Picking A Small Business Accounting Program
by: Stephen
L. Nelson, CPA
A small business accounting program should
accomplish three tasks: track income and expenses, generate business
forms, and keep detailed records for other assets and liabilities.
Tracking Income and Expenses
The task of tracking a business's income and
expense is really the most important job of an accounting system. If
you own or manage a small business, obviously, you need some tool for
measuring your income and your cash flow.
Although checkbook programs like Quicken and
Microsoft Money does little more than keep a checkbook, you can
actually keep financial records for a business right out of a
checkbook. To do this, you simply categorize deposits as falling into
some income category. And when you write a check or make some other
withdrawal, you categorize expenses as falling into some expense
category.
One problem with using a checkbook program,
however, is that by using a checkbook program, you are implicitly using
cash-basis accounting to track your income and expenses.

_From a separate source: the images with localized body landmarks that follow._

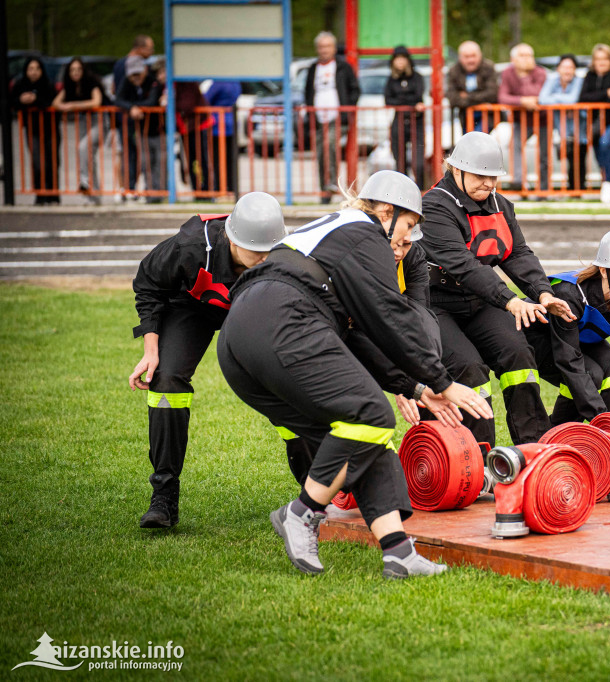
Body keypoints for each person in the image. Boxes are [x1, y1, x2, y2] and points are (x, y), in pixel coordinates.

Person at [217, 171, 490, 578]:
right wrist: (442, 381)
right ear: (386, 211)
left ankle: (397, 551)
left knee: (364, 437)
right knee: (370, 413)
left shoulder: (338, 234)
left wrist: (414, 387)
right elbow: (389, 318)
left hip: (242, 337)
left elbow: (359, 333)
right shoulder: (366, 235)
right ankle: (303, 513)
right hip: (282, 318)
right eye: (409, 226)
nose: (408, 241)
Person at [129, 192, 289, 529]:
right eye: (254, 252)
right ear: (232, 237)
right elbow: (148, 283)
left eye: (267, 252)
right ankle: (164, 497)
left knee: (286, 384)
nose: (262, 260)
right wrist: (151, 349)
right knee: (167, 380)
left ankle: (317, 491)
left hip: (249, 311)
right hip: (191, 309)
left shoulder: (283, 254)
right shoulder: (190, 245)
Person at [420, 132, 575, 448]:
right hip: (436, 303)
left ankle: (533, 450)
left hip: (480, 299)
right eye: (481, 176)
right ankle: (476, 458)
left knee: (518, 355)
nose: (489, 184)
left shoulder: (501, 205)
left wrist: (543, 293)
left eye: (494, 177)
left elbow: (517, 253)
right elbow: (463, 265)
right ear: (456, 170)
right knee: (469, 368)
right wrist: (510, 301)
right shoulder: (433, 207)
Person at [525, 229, 610, 433]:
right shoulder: (569, 294)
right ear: (603, 270)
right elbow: (569, 361)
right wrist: (601, 419)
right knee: (590, 374)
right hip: (535, 338)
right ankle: (558, 434)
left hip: (577, 339)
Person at [304, 31, 360, 204]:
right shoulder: (313, 68)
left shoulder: (343, 67)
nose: (324, 50)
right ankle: (324, 190)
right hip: (318, 118)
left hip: (338, 117)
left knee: (330, 147)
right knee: (321, 153)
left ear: (334, 48)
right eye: (321, 47)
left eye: (327, 46)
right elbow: (308, 91)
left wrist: (346, 110)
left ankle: (331, 183)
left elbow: (355, 89)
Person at [53, 57, 107, 203]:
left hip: (100, 120)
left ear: (83, 70)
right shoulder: (70, 86)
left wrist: (73, 105)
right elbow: (56, 103)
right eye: (72, 70)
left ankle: (85, 181)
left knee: (83, 147)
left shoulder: (92, 82)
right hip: (84, 121)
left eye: (78, 69)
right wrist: (65, 106)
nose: (75, 73)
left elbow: (96, 101)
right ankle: (95, 196)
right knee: (89, 157)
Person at [579, 44, 610, 204]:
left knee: (605, 142)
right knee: (599, 150)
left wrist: (599, 97)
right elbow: (583, 97)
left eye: (605, 59)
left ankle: (609, 182)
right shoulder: (590, 75)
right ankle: (607, 183)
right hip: (595, 124)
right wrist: (606, 93)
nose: (601, 62)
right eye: (598, 59)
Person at [499, 43, 549, 192]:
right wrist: (522, 101)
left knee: (544, 154)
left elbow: (539, 94)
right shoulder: (507, 73)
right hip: (520, 119)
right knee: (514, 145)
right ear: (513, 59)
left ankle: (544, 188)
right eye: (522, 55)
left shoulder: (540, 72)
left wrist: (525, 78)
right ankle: (520, 182)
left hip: (543, 119)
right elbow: (503, 97)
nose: (527, 59)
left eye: (529, 56)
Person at [11, 57, 60, 204]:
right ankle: (40, 194)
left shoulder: (48, 85)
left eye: (37, 69)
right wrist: (21, 100)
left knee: (52, 162)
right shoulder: (20, 85)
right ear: (26, 71)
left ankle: (53, 195)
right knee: (38, 163)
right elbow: (12, 103)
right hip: (33, 130)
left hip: (50, 129)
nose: (34, 72)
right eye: (30, 69)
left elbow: (52, 103)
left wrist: (36, 99)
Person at [115, 56, 163, 202]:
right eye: (132, 75)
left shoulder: (153, 81)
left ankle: (153, 192)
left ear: (144, 71)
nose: (135, 78)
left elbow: (152, 100)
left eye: (138, 74)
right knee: (131, 158)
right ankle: (130, 188)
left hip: (152, 128)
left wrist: (136, 106)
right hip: (134, 127)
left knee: (149, 161)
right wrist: (132, 108)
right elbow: (118, 99)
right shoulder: (126, 81)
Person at [538, 54, 585, 193]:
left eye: (571, 67)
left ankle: (577, 190)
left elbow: (573, 99)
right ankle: (570, 189)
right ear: (558, 69)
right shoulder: (552, 80)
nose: (567, 71)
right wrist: (563, 103)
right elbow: (542, 99)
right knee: (566, 157)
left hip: (580, 127)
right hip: (560, 128)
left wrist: (556, 100)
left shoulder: (579, 81)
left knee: (578, 159)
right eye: (564, 67)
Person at [385, 45, 427, 189]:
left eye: (403, 58)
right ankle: (402, 193)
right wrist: (411, 102)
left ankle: (421, 192)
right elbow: (388, 100)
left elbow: (418, 96)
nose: (400, 62)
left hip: (417, 121)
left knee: (418, 163)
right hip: (399, 121)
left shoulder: (417, 77)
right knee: (400, 162)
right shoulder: (391, 79)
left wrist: (403, 100)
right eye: (397, 59)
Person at [447, 40, 499, 133]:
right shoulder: (454, 71)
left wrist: (466, 96)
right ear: (460, 57)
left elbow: (492, 94)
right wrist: (480, 100)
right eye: (467, 57)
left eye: (473, 56)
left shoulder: (488, 67)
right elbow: (452, 97)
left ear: (480, 55)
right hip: (465, 116)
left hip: (487, 115)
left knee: (477, 140)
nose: (471, 60)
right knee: (469, 143)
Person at [203, 80, 242, 196]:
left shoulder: (218, 83)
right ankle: (231, 187)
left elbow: (206, 99)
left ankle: (220, 188)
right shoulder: (235, 83)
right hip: (232, 123)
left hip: (217, 126)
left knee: (217, 159)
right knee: (231, 159)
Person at [175, 81, 213, 200]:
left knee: (200, 161)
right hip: (186, 129)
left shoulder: (187, 83)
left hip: (198, 127)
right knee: (192, 162)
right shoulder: (174, 85)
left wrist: (169, 103)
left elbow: (187, 105)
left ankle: (205, 191)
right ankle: (198, 191)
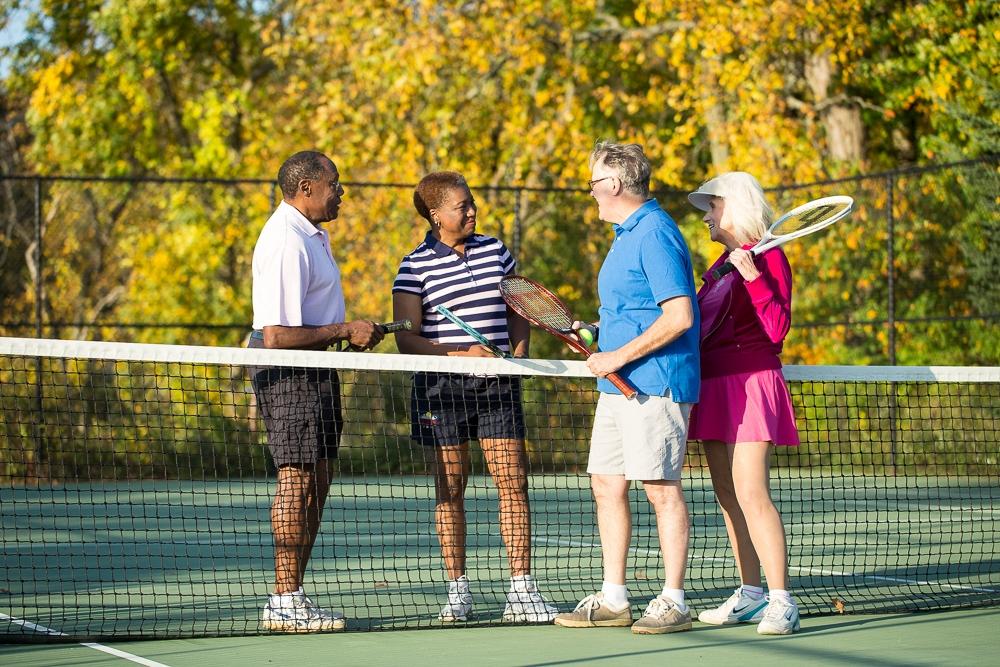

Cash-basis
accounting counts income when you receive a deposit and counts expense
when you write a check.
Cash-basis accounting is easy to understand, and
that means you are less likely to make errors in implementing it.
However, cash-basis accounting is generally too imprecise for more
complicated businesses. If you use inventory in your business, for
example, cash-basis accounting isn't very accurate-and the Internal
Revenue Service does not allow it.
And there are other circumstances, too, in which
cash-basis accounting produces serious and usually unacceptable errors
in precision. For example, if you often receive money before you have
actually earned it or if you often incur expenses long before you
actually have to pay for them, you need to use a more sophisticated
accounting program than a checkbook program.
Generating Business Forms
The second task that a small business accounting
program should help you with is the generation of business forms. The
most common business form is simply a check. Any checkbook program help
you do this. Other business forms that small businesses commonly need
to produce include invoices, credit memos, monthly statements, purchase
orders, and so forth.
If you have a small business with very simple form
requirements-perhaps you need only checks-then a checkbook program may
work very well for you.
However, if you have extensive or complicated
business form generation requirements, a more full-featured small
business accounting package, such as Intuit's QuickBooks, Peachtree's
Complete Accounting, or Microsoft Small Business Accounting will do a
better job for you.
If you produce more complicated forms, but you
produce these other forms with a word processing program, then a
checkbook program may still work for you.
Detailed Record Keeping for Other Assets and
Liabilities
The third task that a small business accounting
program should help you with is detailed record keeping of your most
important assets and liabilities. A checkbook program lets you keep
good detailed records of cash, and for some businesses that is the
principal asset. But many small businesses have other significant
assets and liabilities they need to track, for example, accounts
receivables, inventory, and vendor payables.
Whether or not a particular software program's
accounting tools provide adequate asset and liability record keeping
depends on the situation. However, no small business accounting program
does everything you need it to do. Any accounting program that provides
an extensive list of features, by its very nature, becomes a challenge
to use. For example, moving to the accrual basis of accounting adds an
entire layer of complexity to financial record keeping, and keeping
detailed records of inventory adds another layer.
For these reasons, even when a particular program
doesn't do everything you need it to do, your best choice still may be
to use the program-and then simply live with its shortcomings.